EE-TrMean builds upon the traditional Trimmed Mean but introduces an exploration vs. exploitation layer based on an epsilon-greedy approach for client selection.

• Exploration Phase: All clients are permitted to contribute, and a standard Trimmed Mean aggregation is conducted.
• Exploitation Phase: Clients that have been trimmed the least will proceed into the exploitation phase, utilizing a scoring system based on their participation from previous rounds.
• Transitioning between the two phases is governed by the epsilon-greedy policy with a decaying epsilon and an alpha ramp.

Every client earns a score based on whether its parameters survive the trimming process in each round. Over time, the algorithm will increasingly favor the highest-scoring clients, while intermittently exploring others to monitor behavioral shifts.
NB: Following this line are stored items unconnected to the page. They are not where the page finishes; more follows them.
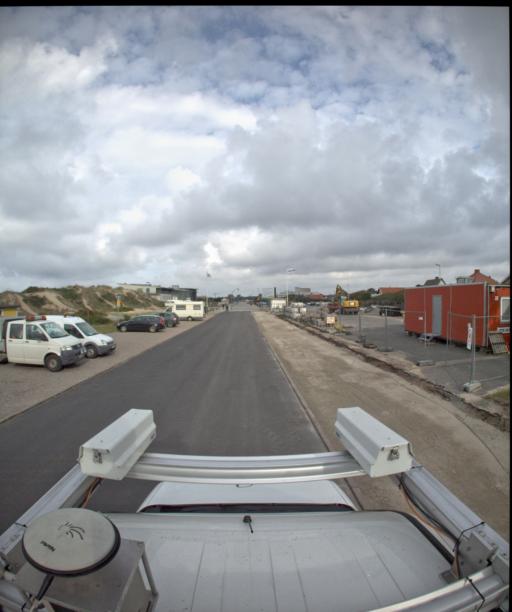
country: SE
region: Halland
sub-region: Falkenbergs Kommun
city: Falkenberg
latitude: 56.8836
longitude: 12.5060
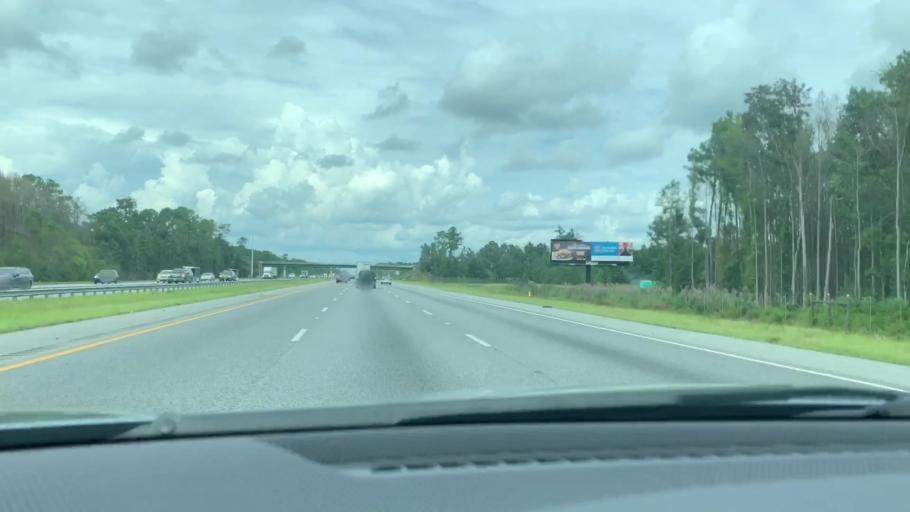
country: US
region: Georgia
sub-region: McIntosh County
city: Darien
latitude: 31.4892
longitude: -81.4468
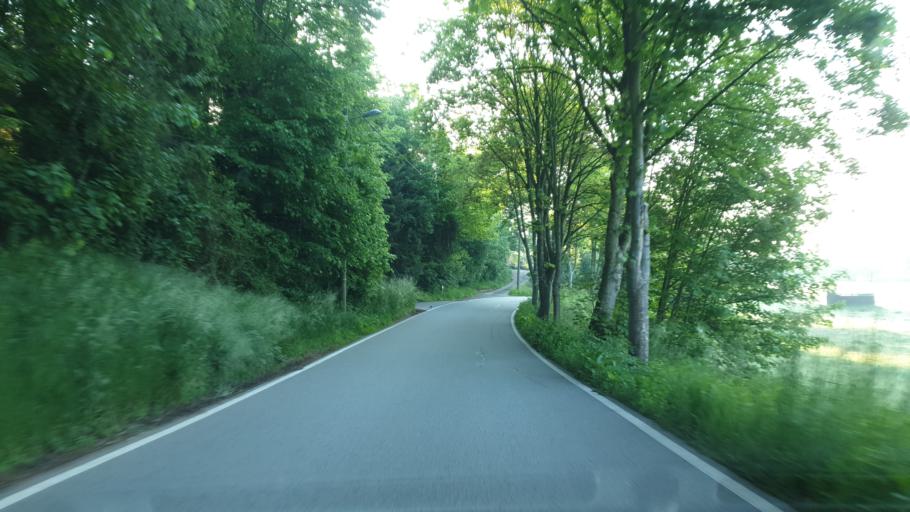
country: DE
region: Saxony
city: Bernsdorf
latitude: 50.7865
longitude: 12.6557
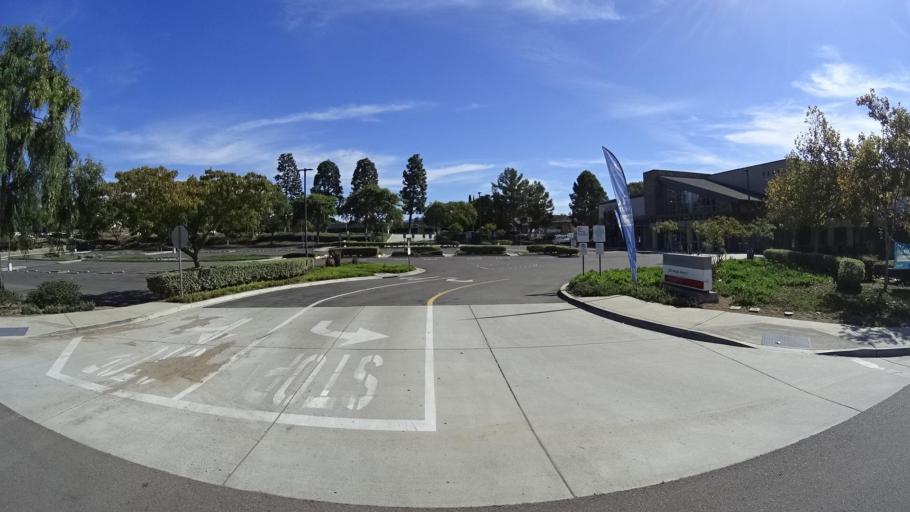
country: US
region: California
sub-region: San Diego County
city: Casa de Oro-Mount Helix
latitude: 32.7503
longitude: -116.9619
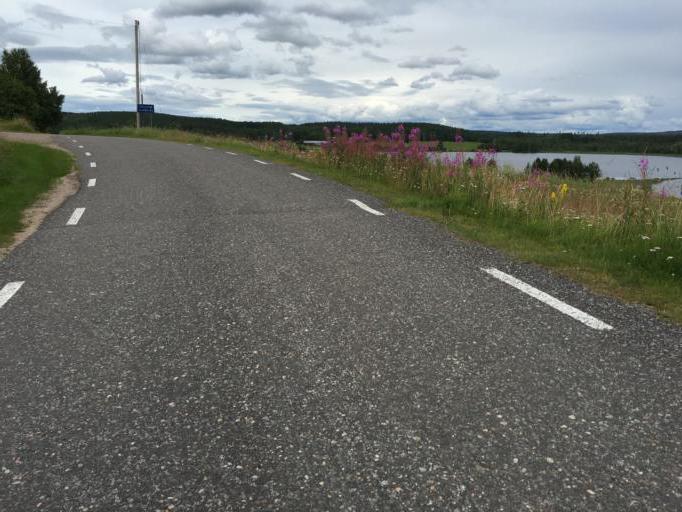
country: SE
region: Norrbotten
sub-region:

This adaptive methodology allows EE-TrMean to enhance resilience in instances of high data heterogeneity and malicious activity.

In a label-flipping scenario involving 20% malicious clients and late benign joiners on non-IID, partially imbalanced data, EE-TrMean (Fig-3) alternated between exploration and exploitation phases—initially allowing all clients to contribute, then selectively blocking those with low scores. While it occasionally excluded a benign client due to data heterogeneity (still outperforming well-known strategies), it effectively minimized the influence of malicious clients throughout training. This straightforward yet powerful enhancement optimizes client contributions. Literature indicates that provided the majority of clients remain honest, the model’s accuracy can be sustained.